» **Provided passage**:
I can't tell you how many times we received an e-mail from National Council asking for us to complete a survey with a special indicator that would tell HQ that we had provided our input to the proposal they were considering regarding policies toward gays in scouts.  I'd say we got that particular e-mail 3, maybe 4 times, even though we filled the survey out twice.

Bottom line for us - we would keep working with Scouts regardless of their policy stance.  Scouting is not a publicly funded organization, thus, we respect their right to reserve membership as a matter of their freedom to do so.  That said, I felt it would be contrary to the BSA's call to be good citizens and treat anyone from any walk of life with respect.  I don't fear gay pedophiles infiltrating scouts and violating boys anymore than I do pedophiles who identify as straight; a fear which is virtually nonexistent due to the BSA policy of two-deep leadership.  BSA has strong religious roots, but they are not supposed to be sectarian, thus, I do not see how keeping gay Unitarians who do not feel they are violating God is in keeping with the organization.

I did get frustrated when the vote decided that scouts could be openly gay, but leaders could not.  So what happens to boys who advance all the way through, decide to come out, maybe have a family later or just wish to continue as a leader on their own, and they are denied?  What about the outdoorsy gay dads who have adopted (or have biological kids) sons who want to do scouts with them?

It came up at Pinewood Derby among some of the moms, and I was the minority regarding the matter.  Which is fine, I understand that people are going to have different ideas and we don't all have to agree.  And the opinion sharing was done amicably.  The part that hurt my heart, though, was when I asked what about men in leadership who have habitual sins in their life (i.e. pornography, lying, addictions, adultery, etc) that are still ongoing, how come that is ok, and basically I was told that in those instances, their sins weren't public and were between God and that man.

» **Available data**:

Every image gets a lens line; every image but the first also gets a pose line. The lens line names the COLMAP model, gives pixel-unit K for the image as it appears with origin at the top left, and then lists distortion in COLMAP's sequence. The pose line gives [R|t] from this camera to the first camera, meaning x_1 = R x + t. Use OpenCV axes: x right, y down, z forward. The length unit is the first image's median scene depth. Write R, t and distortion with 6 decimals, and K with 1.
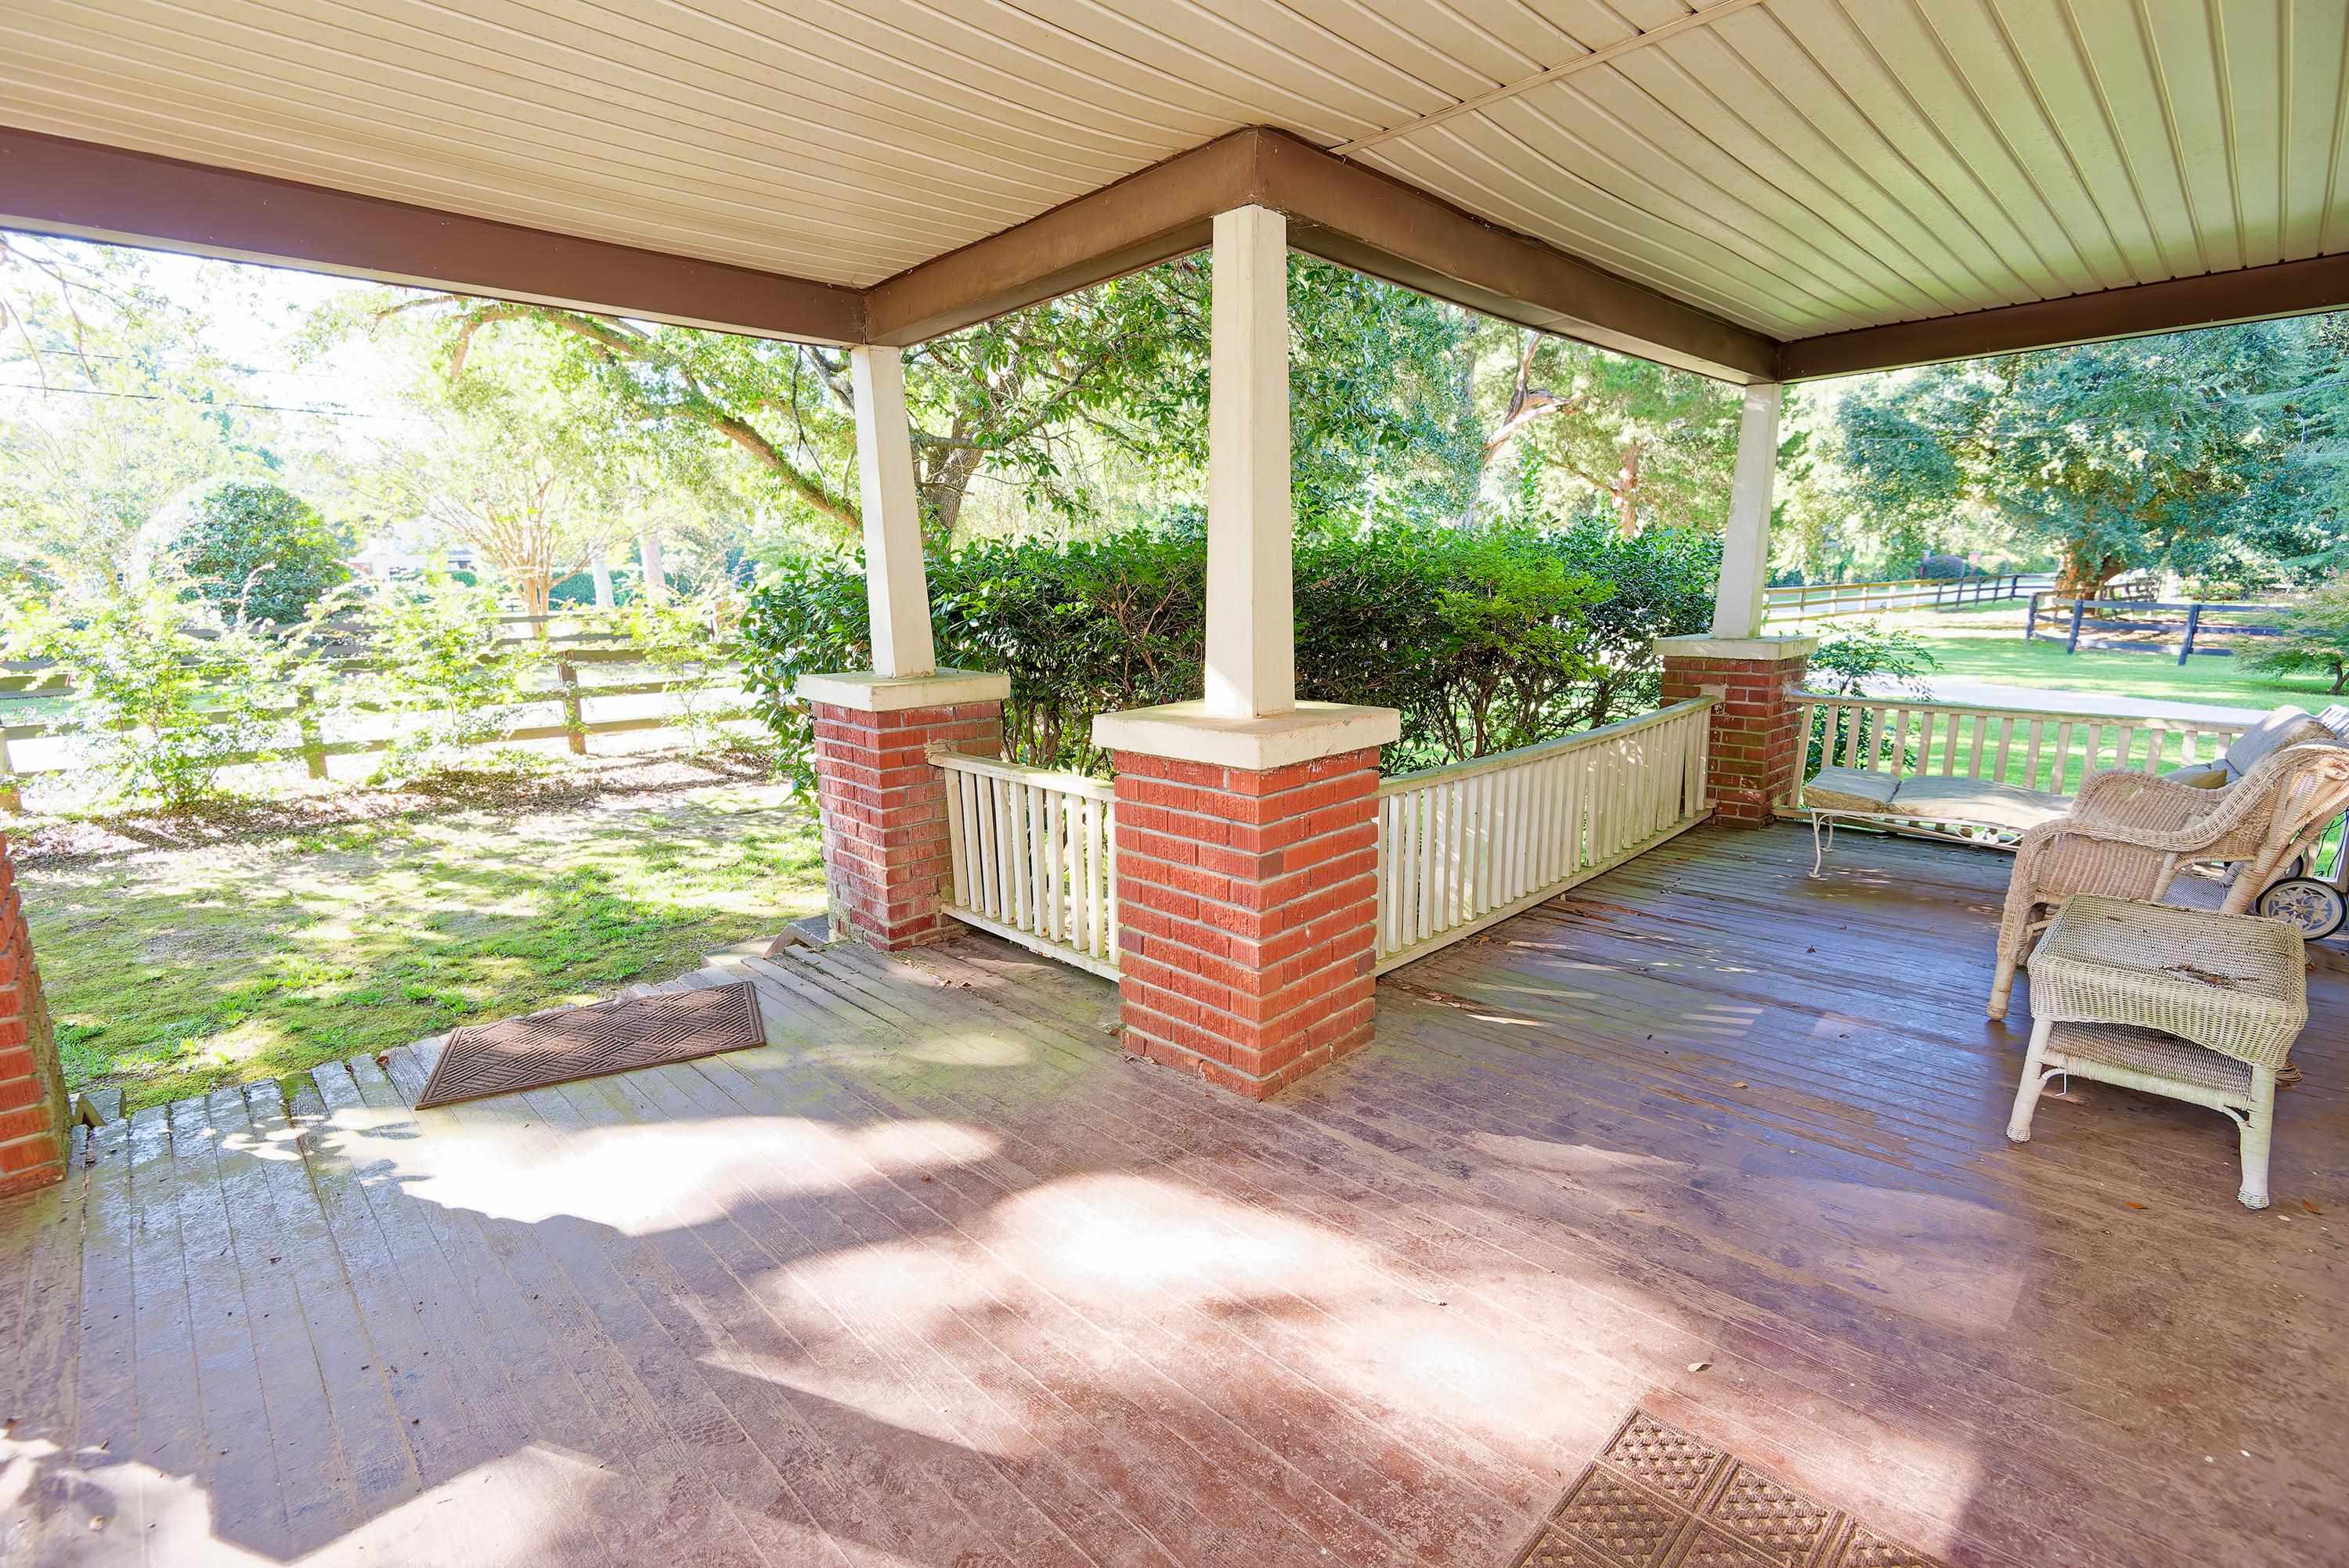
lens RADIAL K [[1075.9, 0, 1166.5], [0, 1075.9, 802.2], [0, 0, 1]] dist [0.002031, -0.004241]
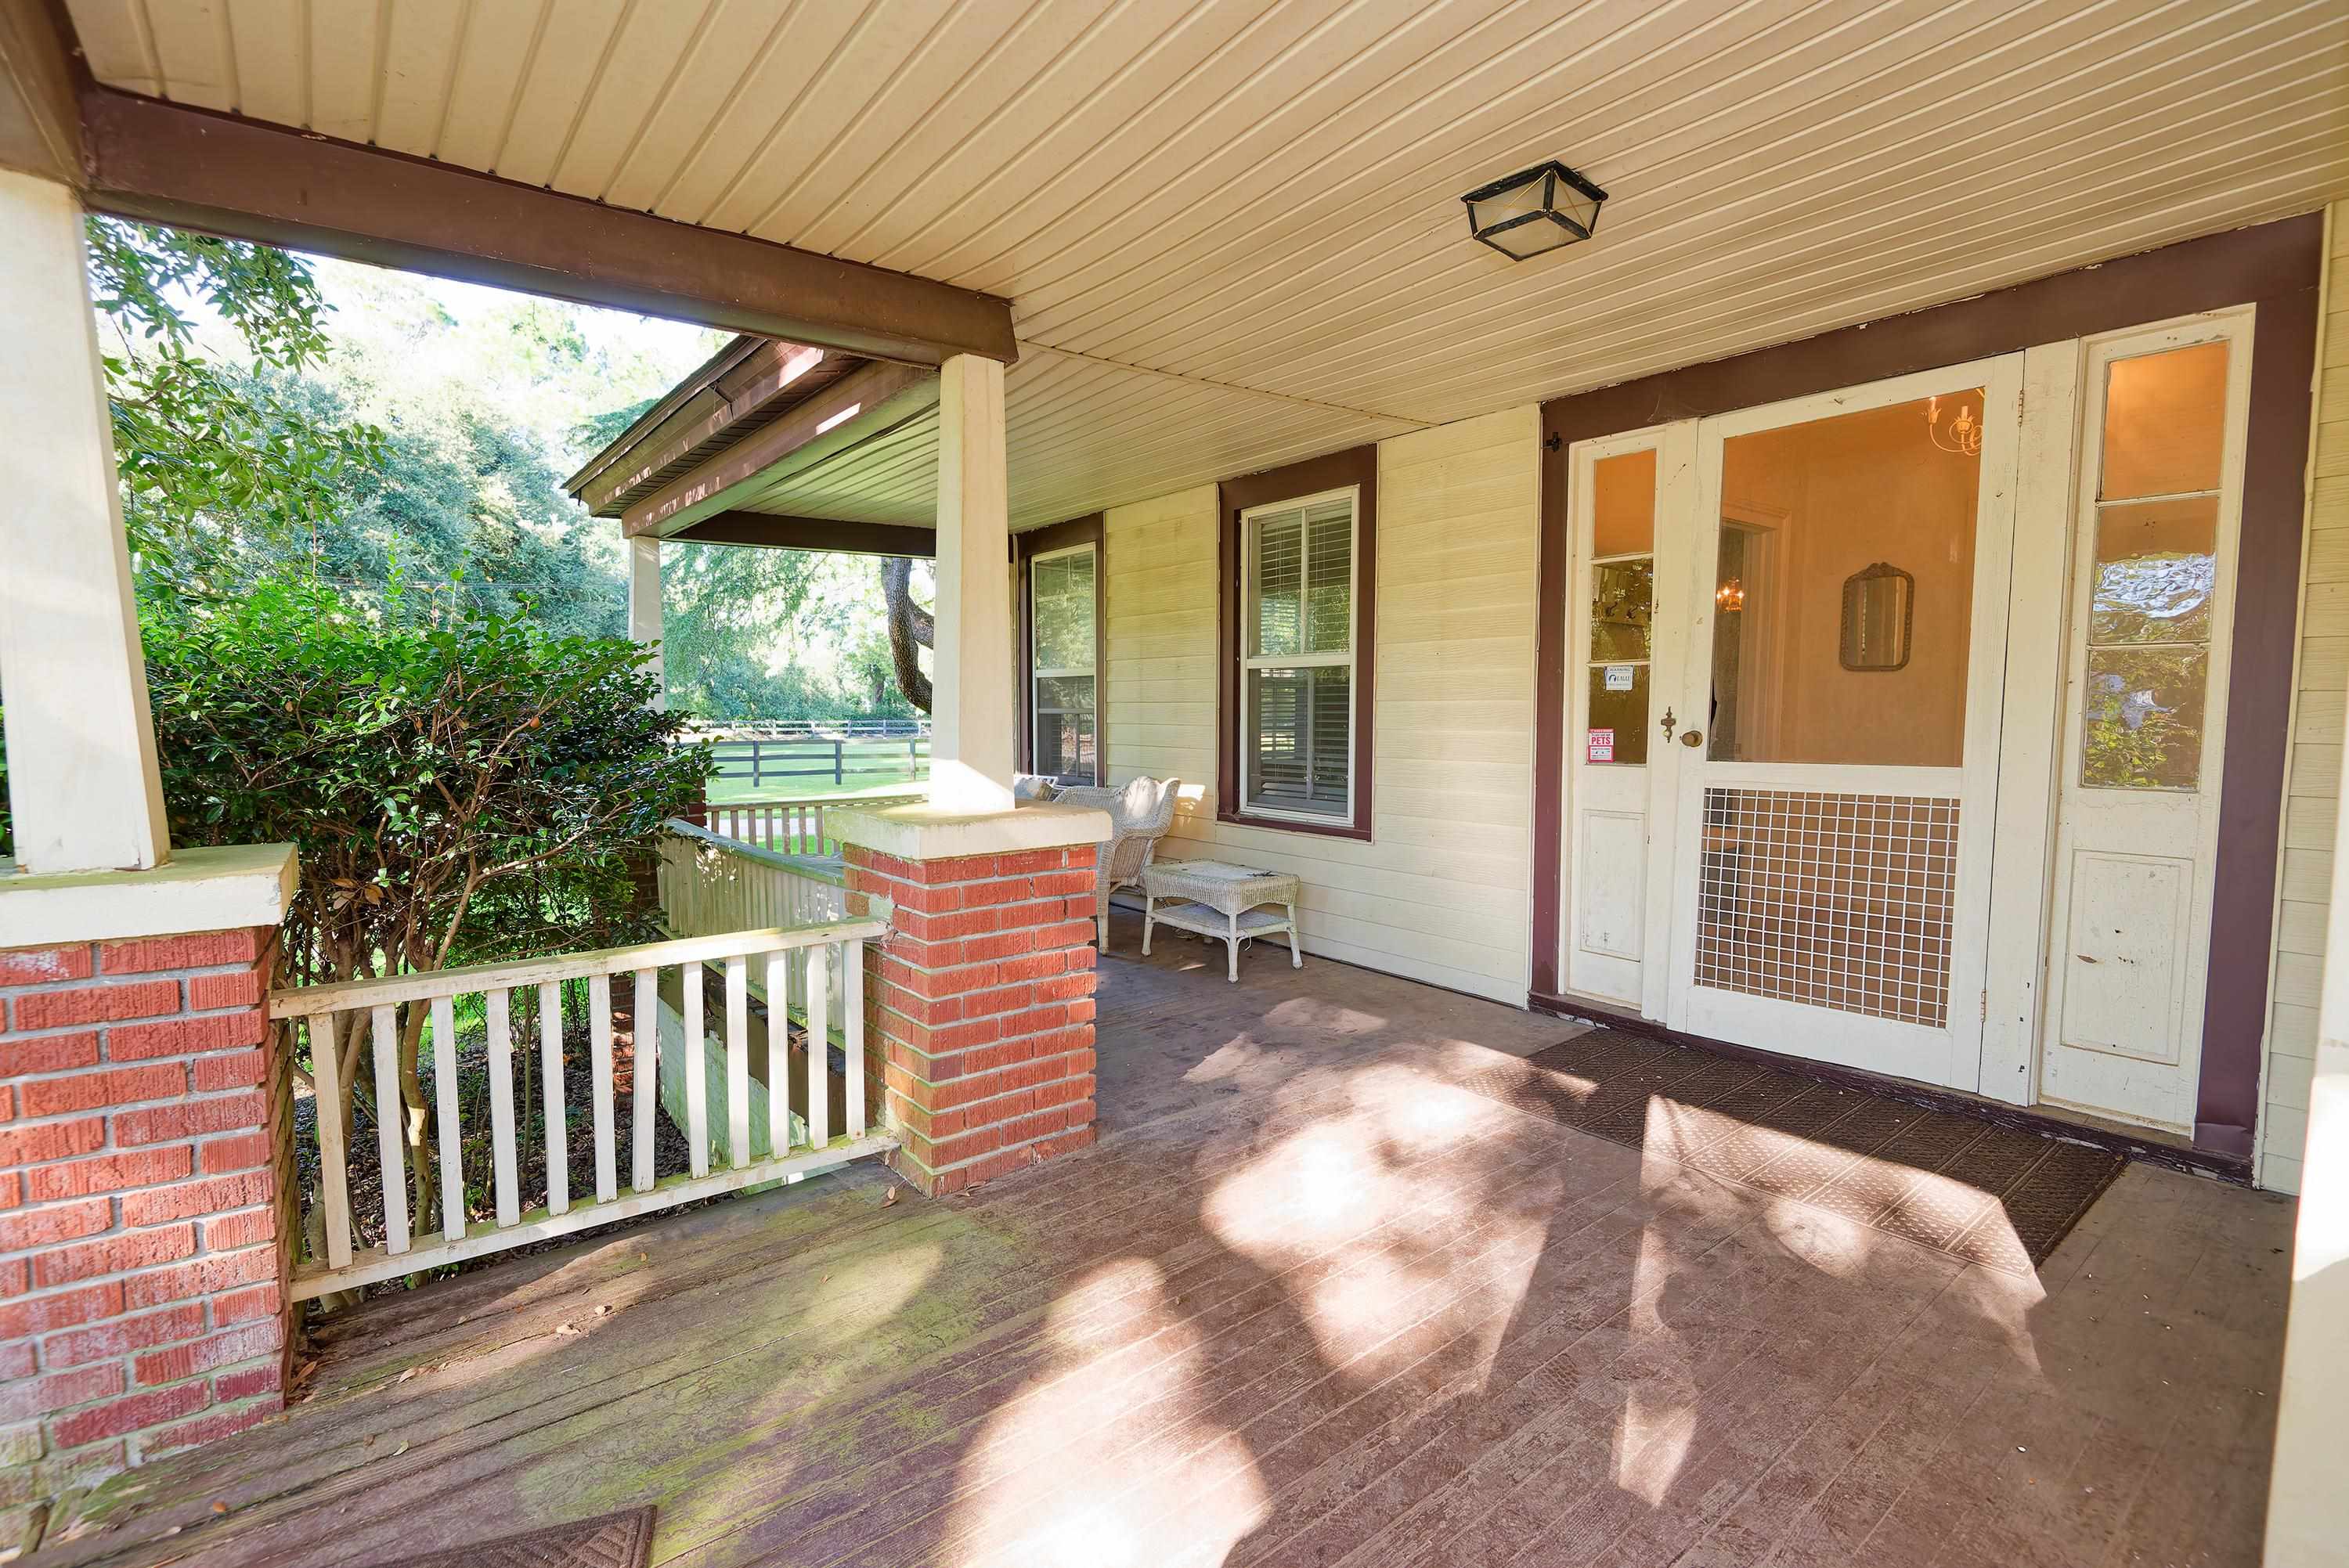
lens RADIAL K [[1075.9, 0, 1161.9], [0, 1075.9, 781.9], [0, 0, 1]] dist [0.002031, -0.004241]
pose [[0.118114, -0.057246, 0.991349, -1.104149], [0.209153, 0.977375, 0.031519, -0.123984], [-0.970723, 0.203621, 0.127414, 0.783832]]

» **Activity list**:
a) In the post about the Boy Scouts' policy on gay members, where did the topic come up among some of the moms?
b) Continue the post about the Boy Scouts' policy on gay members and leaders from the point where it stops.

» **Expected outputs**:
a) At Pinewood Derby.

b)
I guess, if that works for people to swallow that, but it grieves my heart that so many Christians have accepted this idea about secret sin, with its implicit teachings (because yes, your secret habits are totally visible in the way you act and kids pick up on these things, often embrace them too) as ok.  I don't follow that.  In fact, the overarching message I get from the Bible is that God wants, has always wanted, our hearts.  He's like that old Cheap Trick song: I want you to want me, I need you to need me, I'd love you to love me...  Our actions, public and especially private, extend from our hearts - Proverbs 4:23-26, Matthew 12:34 and Luke 6:45 - and it is particularly easy to publicly serve God, but if we say it is ok to sin when all eyes are off of us...then our hearts are not His.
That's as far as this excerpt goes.